» **EXERCISE PROMPT**: Reproduce the section of the listing that begins at the line containing "Describe this map as" and finishes at the line containing "I am building a map index. What data does this". Include both end lines and nothing beyond them.

┌─ DATA FOR THIS TASK

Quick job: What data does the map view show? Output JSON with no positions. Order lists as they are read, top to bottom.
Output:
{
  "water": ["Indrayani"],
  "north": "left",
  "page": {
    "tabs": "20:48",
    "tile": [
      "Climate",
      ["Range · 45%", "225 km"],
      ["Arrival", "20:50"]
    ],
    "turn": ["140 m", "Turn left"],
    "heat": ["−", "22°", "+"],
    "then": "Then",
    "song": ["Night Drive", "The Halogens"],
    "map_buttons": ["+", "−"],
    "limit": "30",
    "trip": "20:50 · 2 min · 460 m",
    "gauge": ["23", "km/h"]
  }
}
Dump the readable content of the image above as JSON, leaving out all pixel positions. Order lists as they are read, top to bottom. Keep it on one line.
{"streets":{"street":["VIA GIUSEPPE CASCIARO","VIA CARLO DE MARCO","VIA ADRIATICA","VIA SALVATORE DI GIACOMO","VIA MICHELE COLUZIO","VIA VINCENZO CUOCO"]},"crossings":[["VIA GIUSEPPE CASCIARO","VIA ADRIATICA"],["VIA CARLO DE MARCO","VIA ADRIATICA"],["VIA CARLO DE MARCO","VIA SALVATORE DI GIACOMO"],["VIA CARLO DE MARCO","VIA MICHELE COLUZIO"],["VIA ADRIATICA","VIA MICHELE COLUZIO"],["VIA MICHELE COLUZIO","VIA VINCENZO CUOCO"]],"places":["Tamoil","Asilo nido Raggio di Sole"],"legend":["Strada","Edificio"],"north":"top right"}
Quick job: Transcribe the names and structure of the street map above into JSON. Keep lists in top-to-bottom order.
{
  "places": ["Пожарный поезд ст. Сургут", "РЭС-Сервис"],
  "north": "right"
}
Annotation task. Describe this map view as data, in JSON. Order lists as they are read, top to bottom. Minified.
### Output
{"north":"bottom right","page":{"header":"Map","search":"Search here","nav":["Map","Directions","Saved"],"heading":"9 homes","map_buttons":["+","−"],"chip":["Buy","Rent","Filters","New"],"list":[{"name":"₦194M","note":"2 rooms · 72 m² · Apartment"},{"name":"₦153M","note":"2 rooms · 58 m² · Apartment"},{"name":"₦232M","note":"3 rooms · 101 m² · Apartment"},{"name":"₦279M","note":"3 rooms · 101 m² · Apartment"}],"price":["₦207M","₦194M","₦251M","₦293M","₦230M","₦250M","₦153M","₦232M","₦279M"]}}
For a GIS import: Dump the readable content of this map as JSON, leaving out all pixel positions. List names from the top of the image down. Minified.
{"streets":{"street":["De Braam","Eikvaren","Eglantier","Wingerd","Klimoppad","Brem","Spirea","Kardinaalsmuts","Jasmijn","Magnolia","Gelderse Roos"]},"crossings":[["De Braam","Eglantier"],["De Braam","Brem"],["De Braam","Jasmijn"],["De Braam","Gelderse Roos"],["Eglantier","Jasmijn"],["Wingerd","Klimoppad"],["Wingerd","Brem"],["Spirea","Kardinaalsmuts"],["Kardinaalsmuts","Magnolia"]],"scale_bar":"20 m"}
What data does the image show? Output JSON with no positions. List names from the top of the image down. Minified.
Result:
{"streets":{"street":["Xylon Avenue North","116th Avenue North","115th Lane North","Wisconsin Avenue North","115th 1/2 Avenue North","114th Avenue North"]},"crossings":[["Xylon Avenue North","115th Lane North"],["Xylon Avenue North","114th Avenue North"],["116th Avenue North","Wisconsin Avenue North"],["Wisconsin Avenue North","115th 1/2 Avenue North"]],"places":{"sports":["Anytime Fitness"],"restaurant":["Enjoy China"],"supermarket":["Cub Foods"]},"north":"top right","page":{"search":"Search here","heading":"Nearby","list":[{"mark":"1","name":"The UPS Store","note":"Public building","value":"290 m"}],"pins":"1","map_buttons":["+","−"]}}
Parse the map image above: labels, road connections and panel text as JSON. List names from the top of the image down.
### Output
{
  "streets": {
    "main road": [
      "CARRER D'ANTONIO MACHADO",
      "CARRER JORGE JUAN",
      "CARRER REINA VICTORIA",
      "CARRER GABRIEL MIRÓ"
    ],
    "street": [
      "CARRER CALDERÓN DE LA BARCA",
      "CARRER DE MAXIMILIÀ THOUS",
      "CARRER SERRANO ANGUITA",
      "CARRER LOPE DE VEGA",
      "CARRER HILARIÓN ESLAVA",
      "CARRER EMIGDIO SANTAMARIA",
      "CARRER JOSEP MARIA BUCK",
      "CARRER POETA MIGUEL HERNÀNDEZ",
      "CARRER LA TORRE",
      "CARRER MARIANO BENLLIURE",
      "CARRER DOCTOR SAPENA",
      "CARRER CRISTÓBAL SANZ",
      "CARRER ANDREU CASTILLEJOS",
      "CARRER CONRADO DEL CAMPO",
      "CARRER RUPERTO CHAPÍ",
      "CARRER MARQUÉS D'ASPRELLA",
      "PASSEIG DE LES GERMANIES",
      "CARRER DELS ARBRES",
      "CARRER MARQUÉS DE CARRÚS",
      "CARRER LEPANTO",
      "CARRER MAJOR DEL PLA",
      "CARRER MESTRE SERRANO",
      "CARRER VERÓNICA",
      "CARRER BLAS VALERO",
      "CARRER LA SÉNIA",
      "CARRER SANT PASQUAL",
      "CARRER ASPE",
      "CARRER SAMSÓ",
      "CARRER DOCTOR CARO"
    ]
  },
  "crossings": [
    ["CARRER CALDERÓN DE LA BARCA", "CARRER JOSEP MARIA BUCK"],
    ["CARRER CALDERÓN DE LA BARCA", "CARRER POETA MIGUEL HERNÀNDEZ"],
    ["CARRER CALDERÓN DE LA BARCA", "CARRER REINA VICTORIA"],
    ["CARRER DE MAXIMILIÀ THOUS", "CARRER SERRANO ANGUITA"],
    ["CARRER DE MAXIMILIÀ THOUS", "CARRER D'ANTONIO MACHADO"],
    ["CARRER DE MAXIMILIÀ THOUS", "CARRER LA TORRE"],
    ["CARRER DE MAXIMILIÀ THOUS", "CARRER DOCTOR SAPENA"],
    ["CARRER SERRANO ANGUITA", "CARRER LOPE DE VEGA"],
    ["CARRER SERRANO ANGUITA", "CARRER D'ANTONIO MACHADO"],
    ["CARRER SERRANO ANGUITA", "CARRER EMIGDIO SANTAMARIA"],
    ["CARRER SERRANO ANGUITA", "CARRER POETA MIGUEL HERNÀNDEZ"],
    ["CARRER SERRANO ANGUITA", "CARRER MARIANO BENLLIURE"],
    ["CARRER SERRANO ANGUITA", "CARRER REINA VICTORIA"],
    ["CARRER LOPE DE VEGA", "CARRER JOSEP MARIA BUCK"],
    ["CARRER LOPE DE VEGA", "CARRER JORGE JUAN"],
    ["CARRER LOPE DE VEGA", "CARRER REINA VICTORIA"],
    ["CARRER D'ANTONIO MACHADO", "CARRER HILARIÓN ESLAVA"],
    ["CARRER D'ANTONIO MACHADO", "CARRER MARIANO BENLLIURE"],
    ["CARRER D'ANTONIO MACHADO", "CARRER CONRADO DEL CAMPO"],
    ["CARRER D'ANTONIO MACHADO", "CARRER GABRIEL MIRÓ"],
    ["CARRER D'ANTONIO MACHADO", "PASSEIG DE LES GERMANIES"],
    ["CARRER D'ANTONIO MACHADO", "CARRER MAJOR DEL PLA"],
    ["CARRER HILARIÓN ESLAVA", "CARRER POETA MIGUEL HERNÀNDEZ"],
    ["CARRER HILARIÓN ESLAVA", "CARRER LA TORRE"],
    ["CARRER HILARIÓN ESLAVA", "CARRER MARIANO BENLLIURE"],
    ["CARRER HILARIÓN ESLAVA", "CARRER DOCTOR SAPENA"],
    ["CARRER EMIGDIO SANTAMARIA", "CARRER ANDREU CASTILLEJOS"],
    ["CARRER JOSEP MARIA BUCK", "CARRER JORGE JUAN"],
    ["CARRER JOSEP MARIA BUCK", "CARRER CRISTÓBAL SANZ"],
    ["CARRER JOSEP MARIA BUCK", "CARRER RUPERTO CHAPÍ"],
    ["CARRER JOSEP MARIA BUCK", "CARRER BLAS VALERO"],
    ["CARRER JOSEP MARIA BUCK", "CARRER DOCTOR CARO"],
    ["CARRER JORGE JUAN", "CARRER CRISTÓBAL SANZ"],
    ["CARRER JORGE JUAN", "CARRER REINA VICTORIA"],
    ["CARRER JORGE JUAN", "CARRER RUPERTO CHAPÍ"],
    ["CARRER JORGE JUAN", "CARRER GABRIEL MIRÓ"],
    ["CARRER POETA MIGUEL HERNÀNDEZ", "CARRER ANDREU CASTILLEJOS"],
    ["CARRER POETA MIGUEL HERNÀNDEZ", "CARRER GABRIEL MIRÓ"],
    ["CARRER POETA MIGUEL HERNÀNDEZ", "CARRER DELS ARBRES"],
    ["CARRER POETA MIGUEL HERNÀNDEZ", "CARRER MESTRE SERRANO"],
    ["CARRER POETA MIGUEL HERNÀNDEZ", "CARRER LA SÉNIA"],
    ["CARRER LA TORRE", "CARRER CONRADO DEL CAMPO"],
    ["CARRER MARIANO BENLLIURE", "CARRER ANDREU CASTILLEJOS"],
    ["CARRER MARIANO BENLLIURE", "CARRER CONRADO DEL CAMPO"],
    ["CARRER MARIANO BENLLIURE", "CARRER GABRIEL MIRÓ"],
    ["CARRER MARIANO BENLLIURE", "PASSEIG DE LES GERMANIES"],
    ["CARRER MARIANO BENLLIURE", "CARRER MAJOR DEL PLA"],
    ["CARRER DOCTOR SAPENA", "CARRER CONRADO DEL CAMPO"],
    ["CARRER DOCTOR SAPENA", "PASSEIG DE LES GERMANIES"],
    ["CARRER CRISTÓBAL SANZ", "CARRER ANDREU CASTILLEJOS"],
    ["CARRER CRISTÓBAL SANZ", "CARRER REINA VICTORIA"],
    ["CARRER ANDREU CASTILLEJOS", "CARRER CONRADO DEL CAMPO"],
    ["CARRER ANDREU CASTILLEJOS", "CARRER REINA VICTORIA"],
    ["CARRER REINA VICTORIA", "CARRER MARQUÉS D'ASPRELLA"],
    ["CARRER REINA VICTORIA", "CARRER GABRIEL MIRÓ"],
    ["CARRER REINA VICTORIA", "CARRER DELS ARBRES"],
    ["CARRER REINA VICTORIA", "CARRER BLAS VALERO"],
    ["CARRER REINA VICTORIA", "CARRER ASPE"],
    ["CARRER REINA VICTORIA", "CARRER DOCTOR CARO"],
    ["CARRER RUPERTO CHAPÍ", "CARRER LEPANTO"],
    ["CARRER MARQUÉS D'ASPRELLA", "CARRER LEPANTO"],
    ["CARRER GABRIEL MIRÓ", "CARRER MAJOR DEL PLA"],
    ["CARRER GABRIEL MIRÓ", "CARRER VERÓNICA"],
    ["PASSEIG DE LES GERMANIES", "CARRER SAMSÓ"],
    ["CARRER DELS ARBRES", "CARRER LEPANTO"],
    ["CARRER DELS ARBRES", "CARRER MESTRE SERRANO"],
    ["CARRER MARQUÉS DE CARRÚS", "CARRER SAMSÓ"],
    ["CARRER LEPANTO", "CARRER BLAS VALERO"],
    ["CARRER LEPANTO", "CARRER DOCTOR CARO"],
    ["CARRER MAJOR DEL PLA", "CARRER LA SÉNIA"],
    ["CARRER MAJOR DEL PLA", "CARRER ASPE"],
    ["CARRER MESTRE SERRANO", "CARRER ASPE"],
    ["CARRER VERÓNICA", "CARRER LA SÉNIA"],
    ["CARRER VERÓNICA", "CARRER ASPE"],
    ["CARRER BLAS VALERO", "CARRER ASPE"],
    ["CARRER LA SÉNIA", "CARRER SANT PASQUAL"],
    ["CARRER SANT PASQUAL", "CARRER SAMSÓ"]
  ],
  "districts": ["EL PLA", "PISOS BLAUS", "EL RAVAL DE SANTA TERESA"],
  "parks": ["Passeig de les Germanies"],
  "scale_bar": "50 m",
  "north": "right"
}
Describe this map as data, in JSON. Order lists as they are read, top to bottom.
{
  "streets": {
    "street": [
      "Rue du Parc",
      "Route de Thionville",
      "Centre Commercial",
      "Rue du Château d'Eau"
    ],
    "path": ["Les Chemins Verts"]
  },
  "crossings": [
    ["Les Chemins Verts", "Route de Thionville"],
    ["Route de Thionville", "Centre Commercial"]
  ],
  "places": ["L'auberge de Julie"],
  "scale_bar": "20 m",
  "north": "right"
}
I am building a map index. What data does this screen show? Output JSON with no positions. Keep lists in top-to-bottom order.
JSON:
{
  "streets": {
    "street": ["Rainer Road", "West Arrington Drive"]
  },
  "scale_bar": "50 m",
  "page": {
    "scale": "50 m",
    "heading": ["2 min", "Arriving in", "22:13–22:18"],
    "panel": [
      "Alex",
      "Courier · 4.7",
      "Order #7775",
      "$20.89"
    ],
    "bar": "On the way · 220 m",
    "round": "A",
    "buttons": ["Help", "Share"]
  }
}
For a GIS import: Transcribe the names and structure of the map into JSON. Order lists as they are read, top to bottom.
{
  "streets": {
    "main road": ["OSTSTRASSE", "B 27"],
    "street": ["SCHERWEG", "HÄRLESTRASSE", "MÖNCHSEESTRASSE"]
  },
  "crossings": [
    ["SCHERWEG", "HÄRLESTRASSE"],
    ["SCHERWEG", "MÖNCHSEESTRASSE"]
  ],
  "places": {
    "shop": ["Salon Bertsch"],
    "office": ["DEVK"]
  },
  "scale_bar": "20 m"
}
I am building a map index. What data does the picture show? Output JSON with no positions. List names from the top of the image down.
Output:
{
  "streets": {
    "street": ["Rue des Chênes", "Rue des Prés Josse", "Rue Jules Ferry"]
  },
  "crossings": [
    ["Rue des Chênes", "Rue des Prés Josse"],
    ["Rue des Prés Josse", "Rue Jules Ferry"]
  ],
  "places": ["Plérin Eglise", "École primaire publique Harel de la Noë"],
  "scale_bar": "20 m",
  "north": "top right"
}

└─

» **OUTPUT FOR THIS TASK**:
Describe this map as data, in JSON. Order lists as they are read, top to bottom.
{
  "streets": {
    "street": [
      "Rue du Parc",
      "Route de Thionville",
      "Centre Commercial",
      "Rue du Château d'Eau"
    ],
    "path": ["Les Chemins Verts"]
  },
  "crossings": [
    ["Les Chemins Verts", "Route de Thionville"],
    ["Route de Thionville", "Centre Commercial"]
  ],
  "places": ["L'auberge de Julie"],
  "scale_bar": "20 m",
  "north": "right"
}
I am building a map index. What data does this screen show? Output JSON with no positions. Keep lists in top-to-bottom order.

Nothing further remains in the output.